Correlation Between Legg Mason and Simt Multi
Can any of the company-specific risk be diversified away by investing in both Legg Mason and Simt Multi at the same time? Although using a correlation coefficient on its own may not help to predict future stock returns, this module helps to understand the diversifiable risk of combining Legg Mason and Simt Multi into the same portfolio, which is an essential part of the fundamental portfolio management process.
By analyzing existing cross correlation between Legg Mason Bw and Simt Multi Asset Inflation, you can compare the effects of market volatilities on Legg Mason and Simt Multi and check how they will diversify away market risk if combined in the same portfolio for a given time horizon. You can also utilize pair trading strategies of matching a long position in Legg Mason with a short position of Simt Multi. Check out your portfolio center. Please also check ongoing floating volatility patterns of Legg Mason and Simt Multi.

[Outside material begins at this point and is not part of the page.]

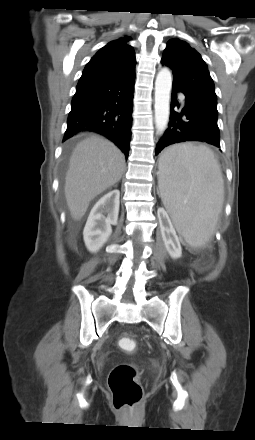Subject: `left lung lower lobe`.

Diversification Opportunities for Legg Mason and Simt Multi
0.5 | Correlation Coefficient |
Very weak diversification
The 3 months correlation between Legg and Simt is 0.5. Overlapping area represents the amount of risk that can be diversified away by holding Legg Mason Bw and Simt Multi Asset Inflation in the same portfolio, assuming nothing else is changed. The correlation between historical prices or returns on Simt Multi Asset and Legg Mason is a relative statistical measure of the degree to which these equity instruments tend to move together. The correlation coefficient measures the extent to which returns on Legg Mason Bw are associated (or correlated) with Simt Multi. Values of the correlation coefficient range from -1 to +1, where. The correlation of zero (0) is possible when the price movement of Simt Multi Asset has no effect on the direction of Legg Mason i.e., Legg Mason and Simt Multi go up and down completely randomly.
Pair Corralation between Legg Mason and Simt Multi
Assuming the 90 days horizon Legg Mason is expected to generate 2.31 times less return on investment than Simt Multi. In addition to that, Legg Mason is 3.73 times more volatile than Simt Multi Asset Inflation. It trades about 0.05 of its total potential returns per unit of risk. Simt Multi Asset Inflation is currently generating about 0.46 per unit of volatility. If you would invest 762.00 in Simt Multi Asset Inflation on December 21, 2024 and sell it today you would earn a total of 46.00 from holding Simt Multi Asset Inflation or generate 6.04% return on investment over 90 days.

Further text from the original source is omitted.